Agora, nas eleições, a confusão se acentuou, pela inclusão das questões morais: corrupção, aborto, homossexualismo, homofobia e outros tantos.

Para tentar mostrar que a eleição não é de uma pessoa física contra a outra, há várias menções na Internet para a divisão do Brasil em dois, sendo um conservador e um progressista, mais ou menos com as seguintes características e composição:

1 – BRASIL CONSERVADOR: organizado e cristão, que una o povo; com respeito à família tradicional; contra o aborto; contra as drogas proibidas; escolas com disciplina e respeito às professoras, para não apanharem dos alunos; respeito ao tempo da criança; sem ideologia de gênero; com as pessoas reconhecidas pelo seu sexo natural, masculino ou feminino; economia de mercado livre; empreendedores, empresários e comerciantes, pequenos ou grandes, com seus contratos e negócios respeitados; todos igualmente respeitando as leis; policiais que defendem nossas vidas respeitados; o exército, que a paz quer com fervor, garantindo a segurança nacional; com os estupradores presos; com os assassinos condenados e cumprindo suas penas; sem MST invadindo terras e matando o gado; sem o MST destruindo centro de pesquisas de 15 anos, sem sindicatos queimando pneus e impedindo as pessoas de irem para o trabalho; sem black blocs destruindo vitrinas; sem bolsa prisão; com todos iguais e incentivados a estudar e pesquisar, para todos melhorarem suas condições de vida; com os que têm boas condições físicas trabalhando para seu sustento; com a valorização do mérito de cada um; com governantes empenhados nas prioridades da Nação e um país aliado aos outros países democráticos do mundo.

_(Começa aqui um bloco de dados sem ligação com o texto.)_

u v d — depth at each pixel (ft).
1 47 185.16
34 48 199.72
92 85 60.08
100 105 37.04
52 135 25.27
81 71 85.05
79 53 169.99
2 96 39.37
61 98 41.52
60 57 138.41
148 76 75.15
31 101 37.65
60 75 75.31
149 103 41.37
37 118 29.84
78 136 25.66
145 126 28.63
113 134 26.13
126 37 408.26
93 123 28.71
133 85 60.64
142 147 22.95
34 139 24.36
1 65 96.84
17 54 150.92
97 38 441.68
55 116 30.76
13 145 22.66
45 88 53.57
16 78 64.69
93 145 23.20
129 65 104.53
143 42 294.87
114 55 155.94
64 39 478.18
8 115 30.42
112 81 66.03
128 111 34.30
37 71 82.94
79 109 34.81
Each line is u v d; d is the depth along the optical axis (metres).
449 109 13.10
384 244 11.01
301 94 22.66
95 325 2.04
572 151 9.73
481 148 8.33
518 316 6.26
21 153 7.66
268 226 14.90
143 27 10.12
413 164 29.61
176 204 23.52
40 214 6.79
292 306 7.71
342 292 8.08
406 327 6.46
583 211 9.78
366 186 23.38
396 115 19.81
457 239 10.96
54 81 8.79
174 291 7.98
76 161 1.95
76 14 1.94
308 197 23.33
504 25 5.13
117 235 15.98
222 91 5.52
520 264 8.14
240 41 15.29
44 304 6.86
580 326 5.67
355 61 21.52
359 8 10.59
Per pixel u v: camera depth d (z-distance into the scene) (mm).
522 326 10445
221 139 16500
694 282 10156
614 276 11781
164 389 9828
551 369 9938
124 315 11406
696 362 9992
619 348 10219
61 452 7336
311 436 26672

2 – PAÍS PROGRESSISTA: com um governo socialista ou anarquista; desejando uma bala e uma vala para todos os que pensarem diferente; com luta de classes (branco contra negros, trabalhadores contra empresários, nordestinos contra sulistas, homossexuais contra heterossexuais, feministas contra donas de casa e muitas outras classes); sem cristãos; com vadias vilipendiando a crença dos outros; com família de qualquer tipo; com todos sem sexo ou com o mesmo sexo; com escola sem disciplina e professoras apanhando; com crianças de 4 a 10 anos aprendendo na escola a fazer sexo; com aborto livre; com drogas livres, com pedofilia livre; com policiais considerados criminosos; com traficantes e assassinos considerados vítimas; com governo a favor do assalto; com governo aprovando roubos; sem exército para defender o país; sem polícia armada para defender as pessoas; sem presídios e sem cumprimento de penas pelos criminosos; sem empreendedores, empresários e comerciantes livres; com estado socialista, monopolizador das empresas e da economia; com as pessoas estimuladas a não estudar; com as pessoas desobrigadas de trabalhar para seu sustento, esperando tudo do Estado; sem a obrigação de respeitar as leis; com bolsa-prisão para os criminosos maior que o salário mínimo; com partido único, socialista ou comunista, e um país aliado somente de Cuba, Venezuela, Coréia do Norte, Nicarágua e outras ditaduras do planeta.

É claro que a pessoa e a vida social do candidato devem ser examinadas, para não serem eleitas pessoas inescrupulosas, que se apropriam dos bens do povo, que buscam as prioridades próprias e dos seus partidos. O cristão deve participar da política, votando e sendo votado, porque busca o bem comum, conforme orienta o Magistério da Igreja Católica.

Na hora de votar, muito além das pessoas físicas dos candidatos, precisamos analisar bem qual dos projetos queremos para nós, para as gerações futuras e para o Brasil: um país conservador ou um país progressista?